En los costados había grandes manteles blancos que flotaban
haciendo una ofrenda culinaria a los dioses que esa noche éramos nosotros por
tan solo $9.990.- Estaba todo el alimento del mundo allí disponible para iniciarme
en las artes fundamentales de las colitas de camarón, la centolla, el arroz decorado con
tomates con forma de flores (eso no se come), el fetuccini alfredo, los
ravioles con salsa a la boloñesa, las papas grillé en fuentes de plata heredadas
de vaya a saber uno que monarquía europea. Y qué decir del mesón de los postres,
esa infinita bandeja de oro y diamantes diciéndote: Te quieres casar conmigo. Sería mi última cena, el último deseo de un condenado a sandwiches al paso, a sí
que esa noche hice lo que todo hombre debe hacer: comí, comí y comí… y seguí
comiendo, hasta encontrar mi bandera de lucha y reventar mi pelota de fútbol con
un tenedor en esa cancha de sabores.
Años después allí recibí mi cartón de arquitecto pero esa es
otra historia. Son varios los recuerdos y pecados felices que tengo a los pies
de ese cerro.
Casualmente este fin de semana volví a pasar por fuera de
ese coliseo de mis antiguas glorias, el ex hotel Terraverde, el ahora viejo y
anónimo hotel abandonado que junto con otros edificios del sector conforman una
especie de limbo urbano o zona muerta entre la ciudad y el cerro Ñielol.

──────────

# QUÉ DEBES HACER
(a) Según el fragmento, ¿entre qué dos lugares se forma la zona muerta donde está el ex hotel Terraverde?
(b) Devuelve, copiado sin cambios, todo el pasaje del fragmento desde "En los costados" hasta "cancha de sabores.", ambos incluidos.
Responde basándote únicamente en el fragmento.

Entradas de datos recopiladas:

──────────

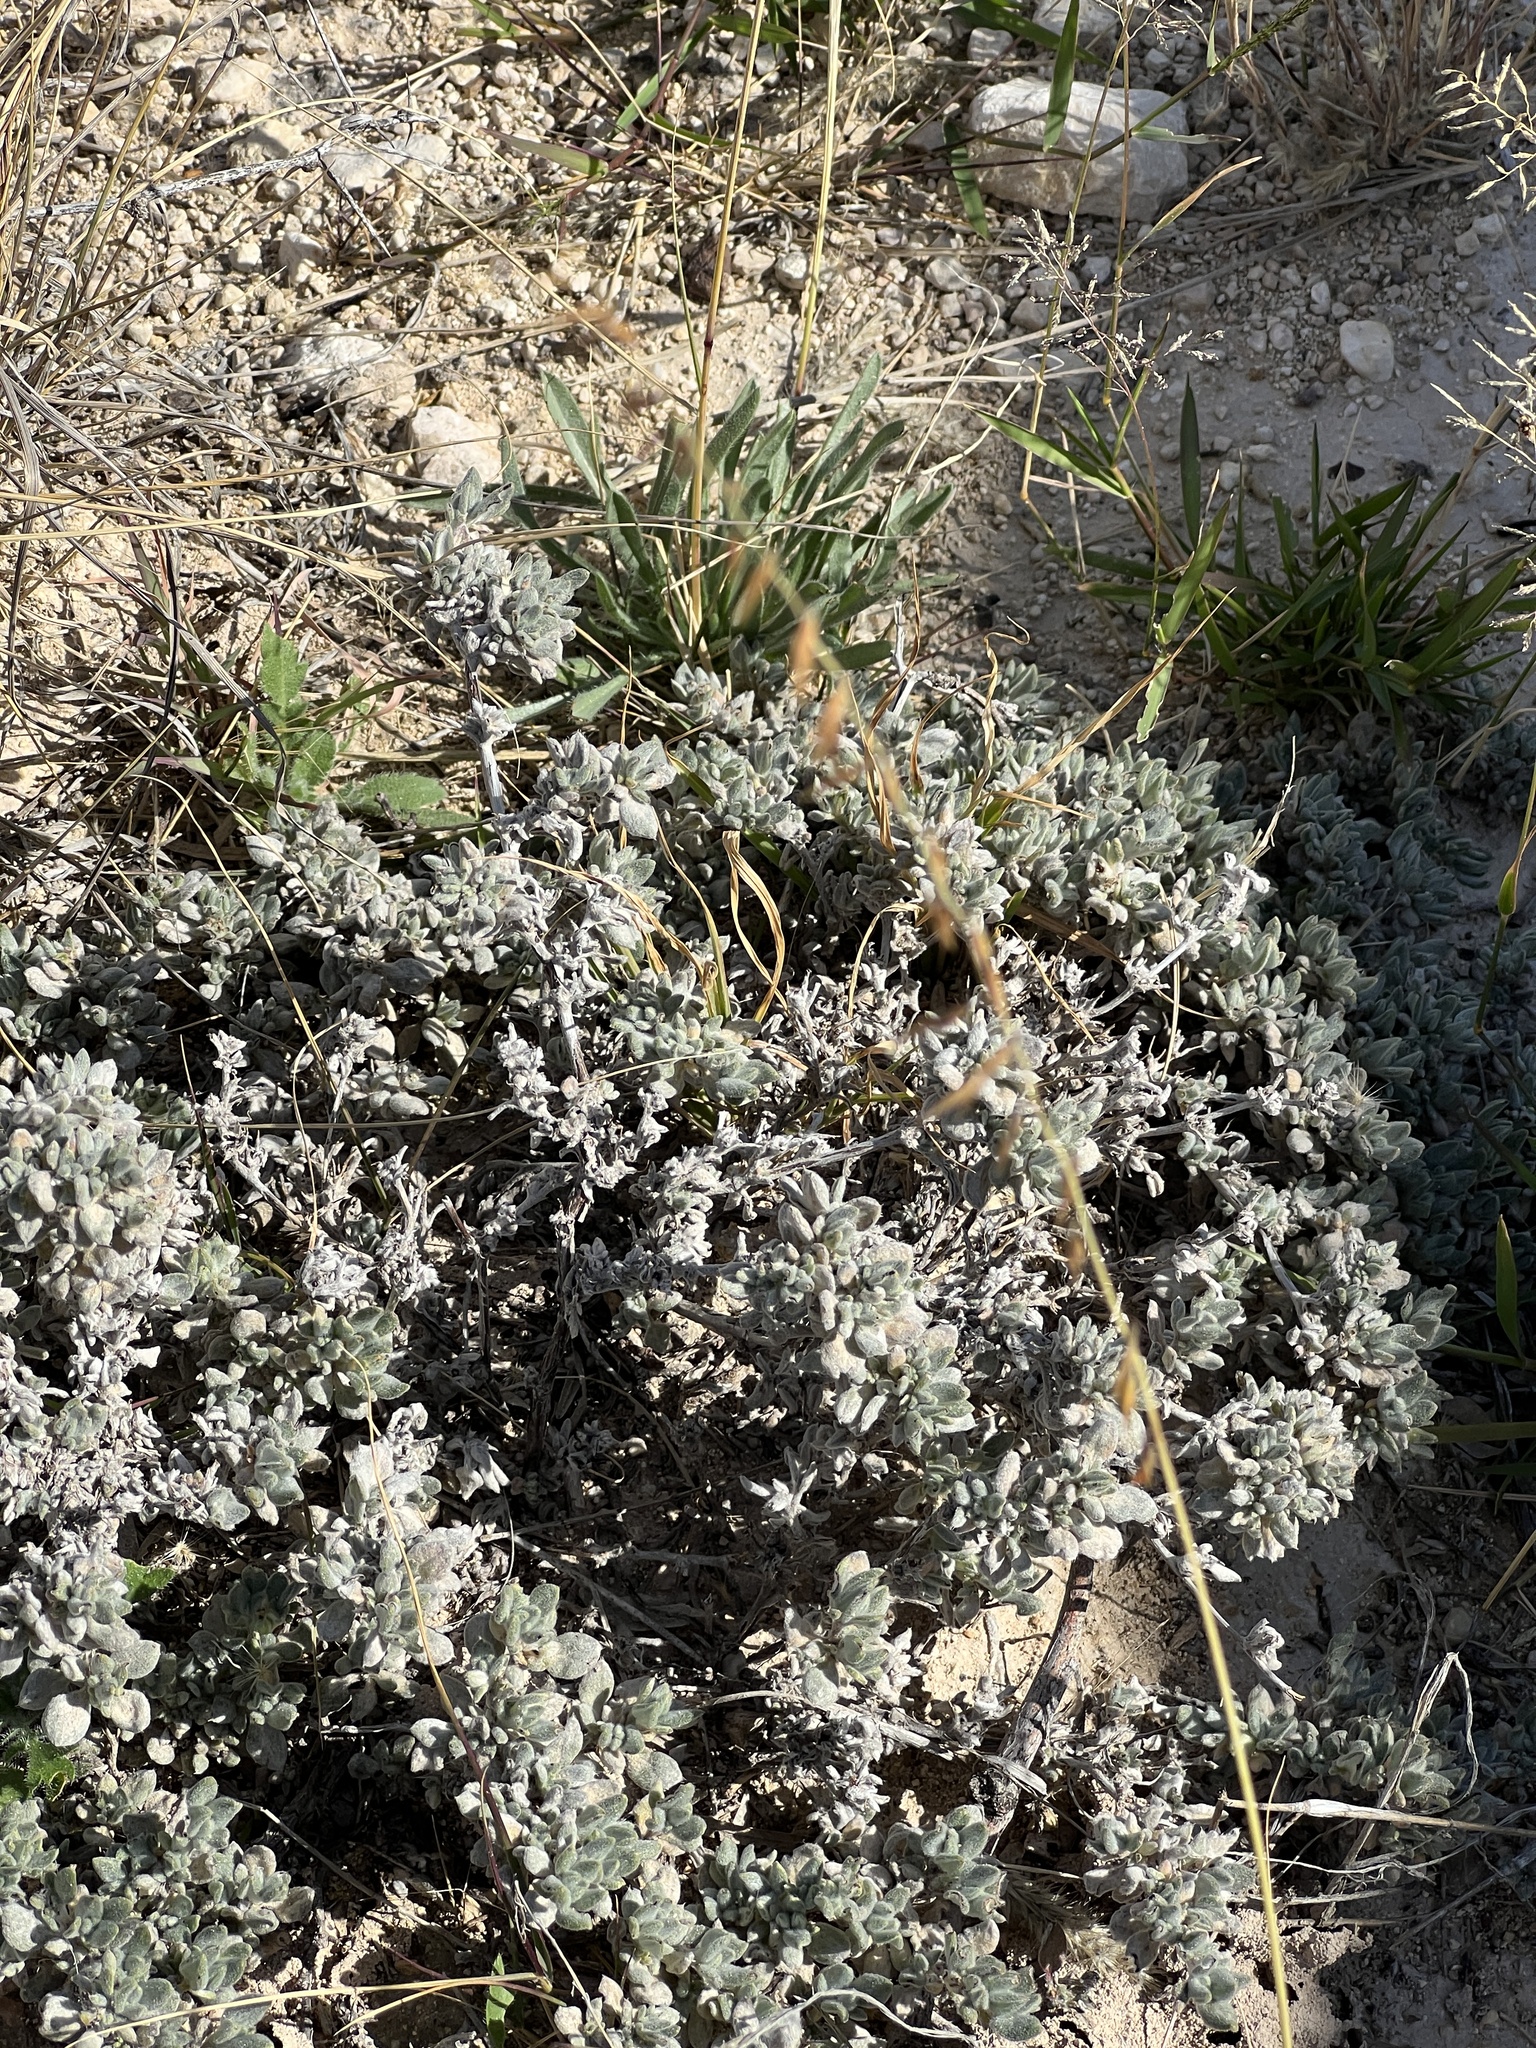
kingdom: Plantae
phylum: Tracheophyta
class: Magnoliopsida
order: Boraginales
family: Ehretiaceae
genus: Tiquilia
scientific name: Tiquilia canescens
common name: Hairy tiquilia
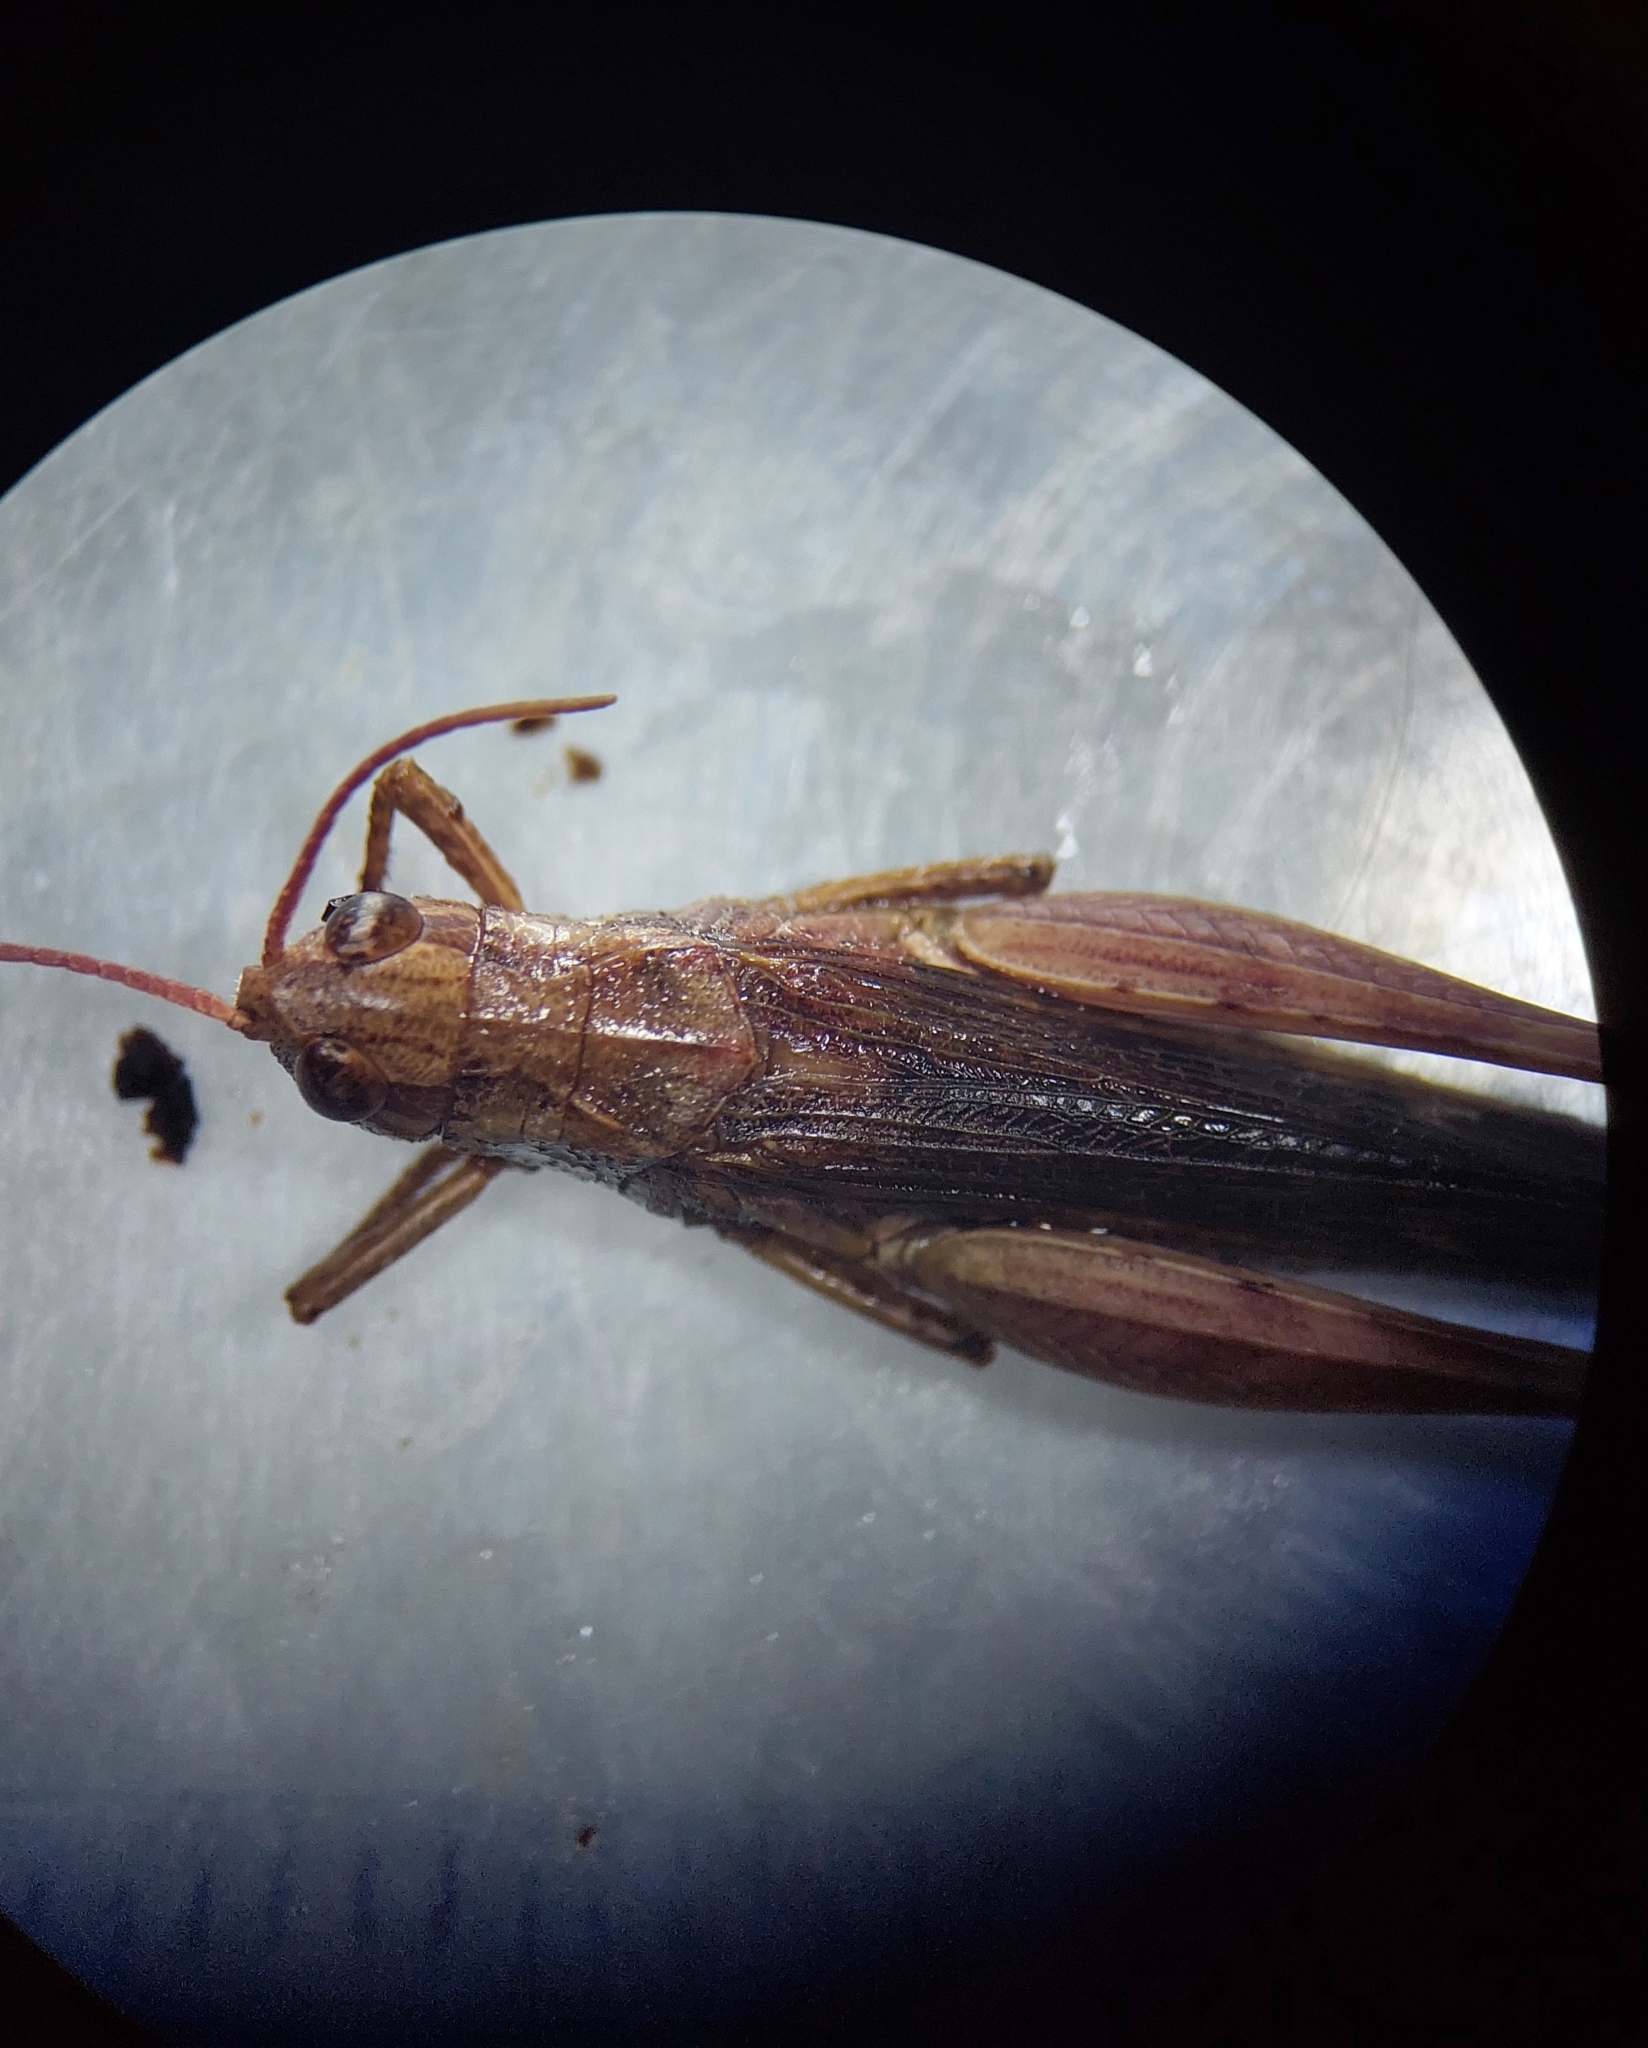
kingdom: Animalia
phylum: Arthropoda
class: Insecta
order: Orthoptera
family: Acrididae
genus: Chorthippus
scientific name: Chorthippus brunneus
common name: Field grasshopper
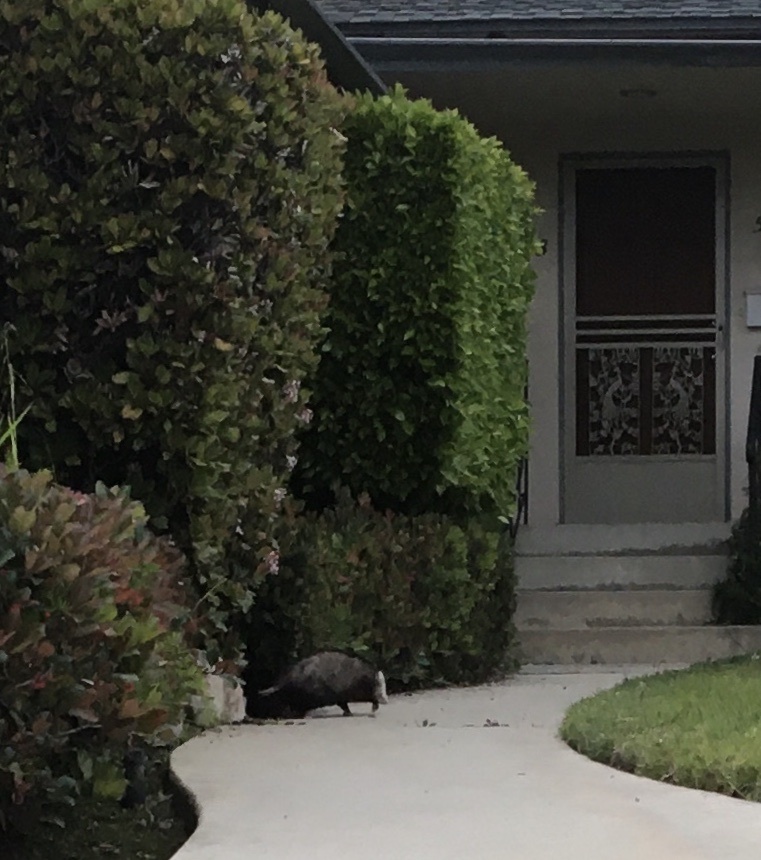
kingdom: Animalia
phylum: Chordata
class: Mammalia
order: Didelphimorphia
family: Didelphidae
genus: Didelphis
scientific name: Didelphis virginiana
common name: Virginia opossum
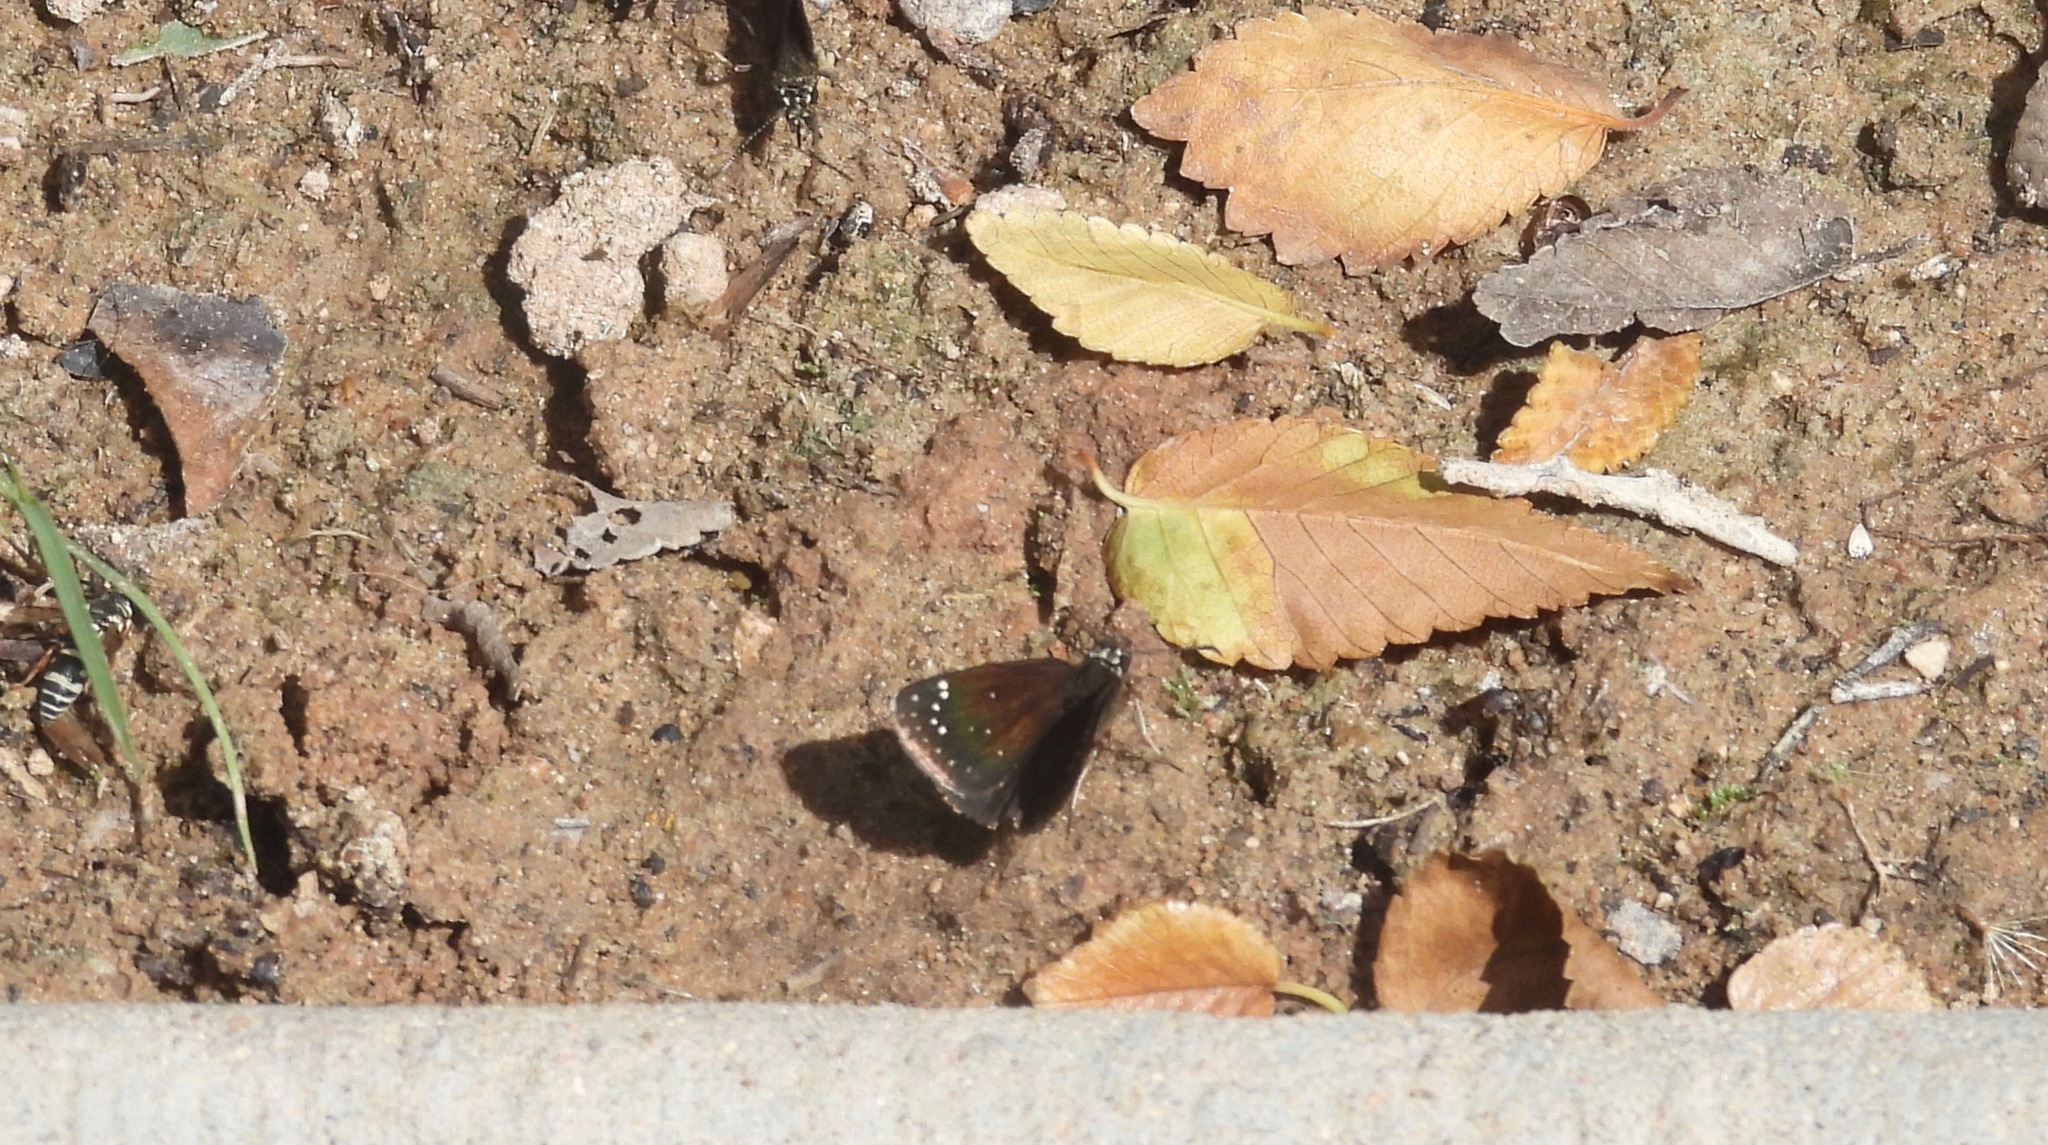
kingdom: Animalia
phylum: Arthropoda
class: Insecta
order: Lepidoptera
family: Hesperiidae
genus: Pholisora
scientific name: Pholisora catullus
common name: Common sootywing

──────────

# RESULTADOS POR TAREA
(a) Entre la ciudad y el cerro Ñielol.

(b)
En los costados había grandes manteles blancos que flotaban
haciendo una ofrenda culinaria a los dioses que esa noche éramos nosotros por
tan solo $9.990.- Estaba todo el alimento del mundo allí disponible para iniciarme
en las artes fundamentales de las colitas de camarón, la centolla, el arroz decorado con
tomates con forma de flores (eso no se come), el fetuccini alfredo, los
ravioles con salsa a la boloñesa, las papas grillé en fuentes de plata heredadas
de vaya a saber uno que monarquía europea. Y qué decir del mesón de los postres,
esa infinita bandeja de oro y diamantes diciéndote: Te quieres casar conmigo. Sería mi última cena, el último deseo de un condenado a sandwiches al paso, a sí
que esa noche hice lo que todo hombre debe hacer: comí, comí y comí… y seguí
comiendo, hasta encontrar mi bandera de lucha y reventar mi pelota de fútbol con
un tenedor en esa cancha de sabores.